Market Structure Overview
Before diving into who makes markets and how, you need the big picture of where securities trade and how the U.S. market is organized.
Primary vs. Secondary Markets
- The primary market is where new securities are sold to investors for the first time (initial public offerings, new issues)
- The secondary market is where previously issued securities trade between investors
- Market makers and exchanges operate in the secondary market, providing liquidity for outstanding securities
Think of it this way: The primary market is the "factory" where securities are created, and the secondary market is the "used market" where they change hands afterward.
The Four Secondary Markets
The secondary market is subdivided into four categories based on where and how trades occur:
| Market | Description | Examples |
|---|---|---|
| First market | Trading on a national securities exchange (auction market) | NYSE, Nasdaq |
| Second market | Over-the-counter (OTC) trading of securities not listed on an exchange | OTC Markets (OTCQX, OTCQB, Pink) |
| Third market | OTC trading of exchange-listed securities | Institutional investors trading NYSE-listed stocks OTC through broker-dealers |
| Fourth market | Direct institution-to-institution trading via electronic communications networks (ECNs), no intermediary | Dark pools, crossing networks |
- The third market allows institutional investors to trade exchange-listed securities OTC, bypassing exchange fees and gaining anonymity for large block trades
- The fourth market uses Electronic Communications Networks (ECNs) to match buy and sell orders directly between institutional participants
Exam Tip: Gotchas
The third market is specifically about exchange-LISTED securities trading in the OTC market. If a question describes an NYSE-listed stock trading through a broker-dealer off the exchange, that is the third market. A common mix-up is confusing the third market (exchange-listed stocks traded OTC) with the second market (unlisted stocks traded OTC). The key difference is whether the security is listed on an exchange.
Auction Market vs.
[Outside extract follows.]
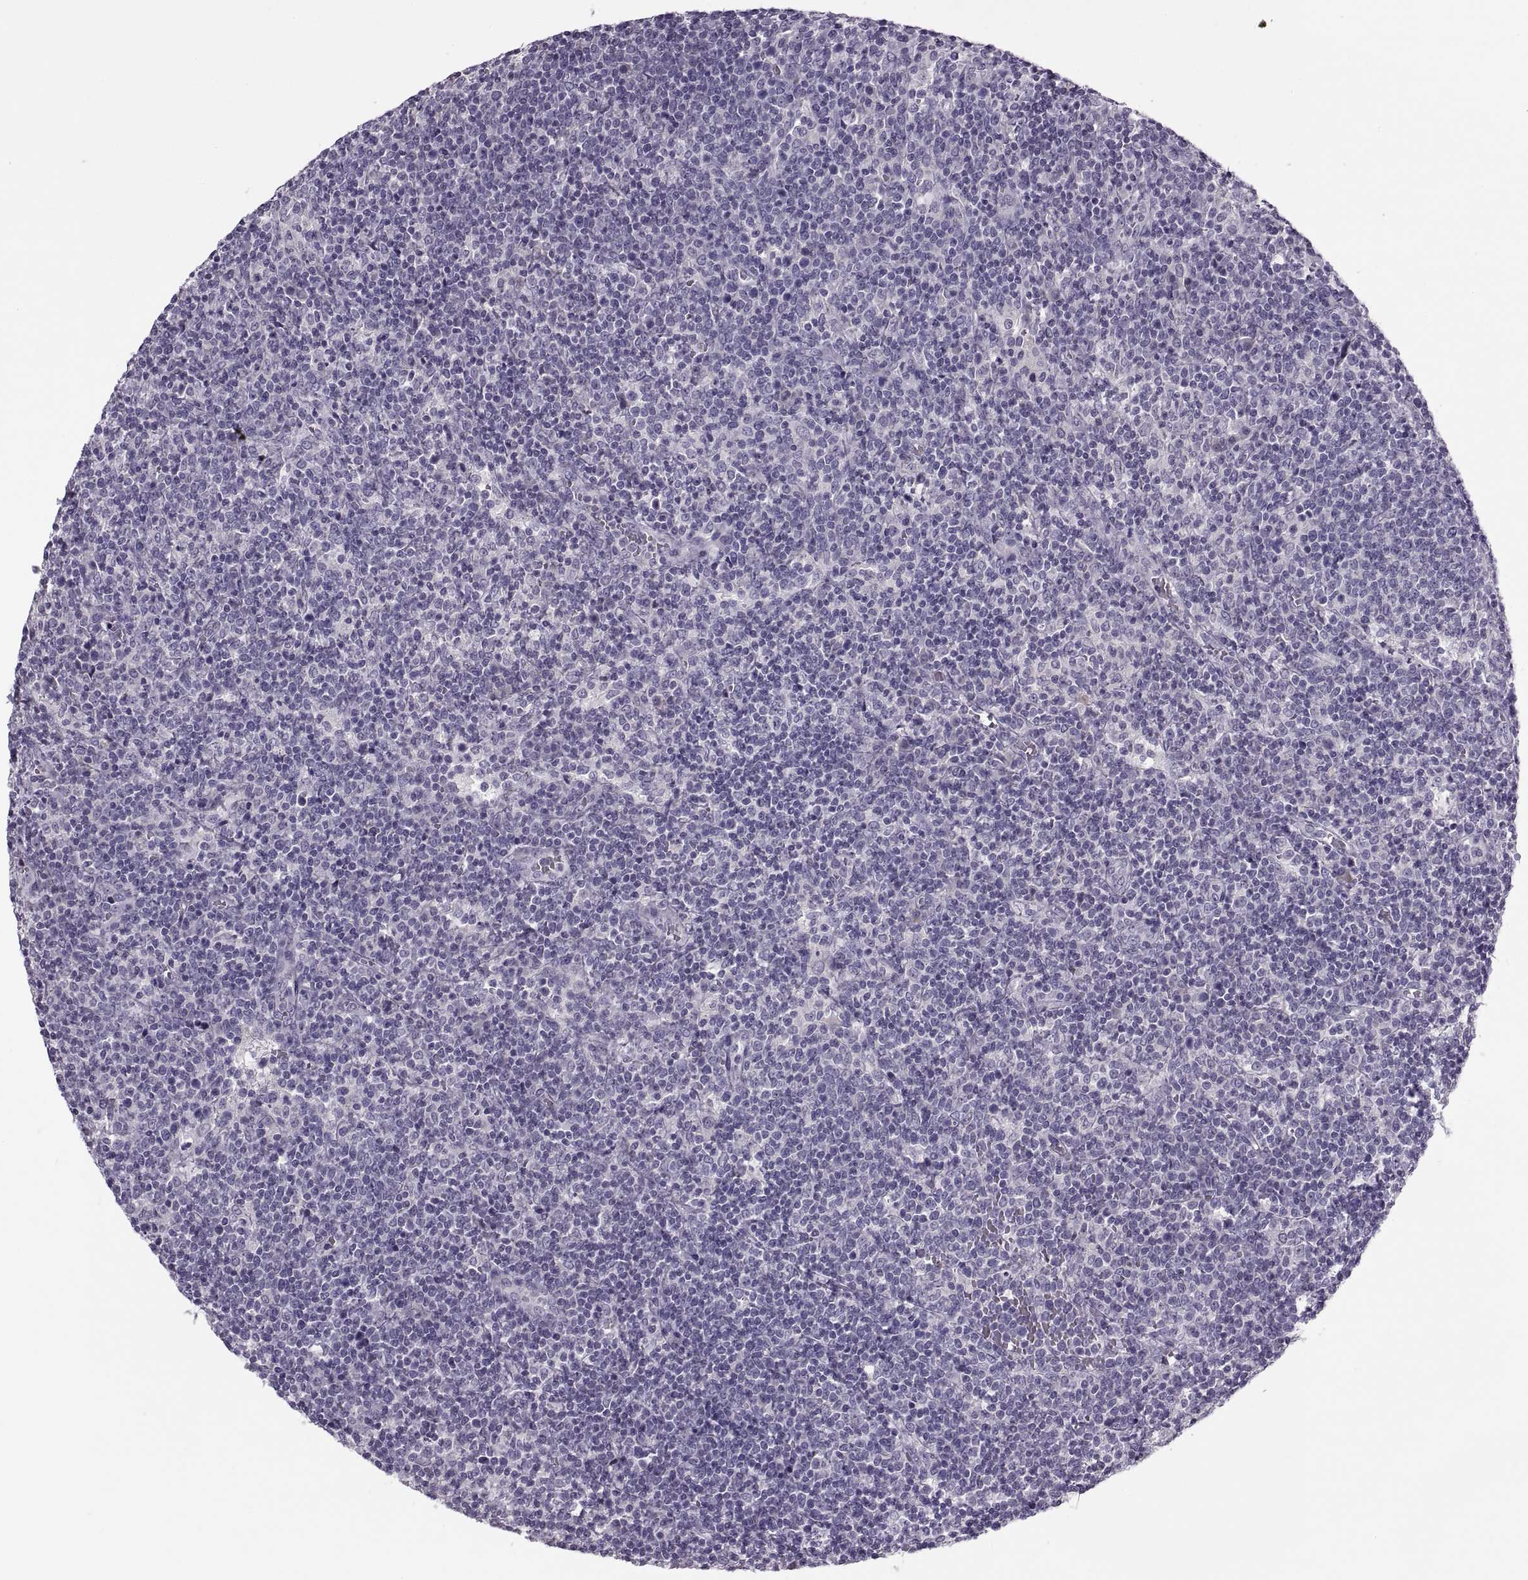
{"staining": {"intensity": "negative", "quantity": "none", "location": "none"}, "tissue": "lymphoma", "cell_type": "Tumor cells", "image_type": "cancer", "snomed": [{"axis": "morphology", "description": "Malignant lymphoma, non-Hodgkin's type, High grade"}, {"axis": "topography", "description": "Lymph node"}], "caption": "A micrograph of lymphoma stained for a protein demonstrates no brown staining in tumor cells.", "gene": "RSPH6A", "patient": {"sex": "male", "age": 61}}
Dealer Market
These are the two fundamental models for how prices are determined:
| Feature | Auction Market (Exchange) | Dealer Market (OTC) |
|---|---|---|
| Price discovery | Competitive bidding between buyers and sellers | Dealers quote bid and ask prices; trades occur at dealer quotes |
| Intermediary | Designated Market Maker (DMM) on NYSE maintains orderly market | Multiple competing market makers quote prices |
| Examples | NYSE, NYSE American | Nasdaq, OTC Markets |
| Execution | Orders matched through auction process | Customer trades against dealer inventory (principal) or dealer routes to another market (agent) |
Exam Tip: Gotchas
Nasdaq is classified as a dealer market, even though it is a national securities exchange. Multiple competing market makers post quotes on Nasdaq, unlike the NYSE where a single DMM is assigned to each security. The exam may ask which market uses an auction process (NYSE) vs. competing dealers (Nasdaq).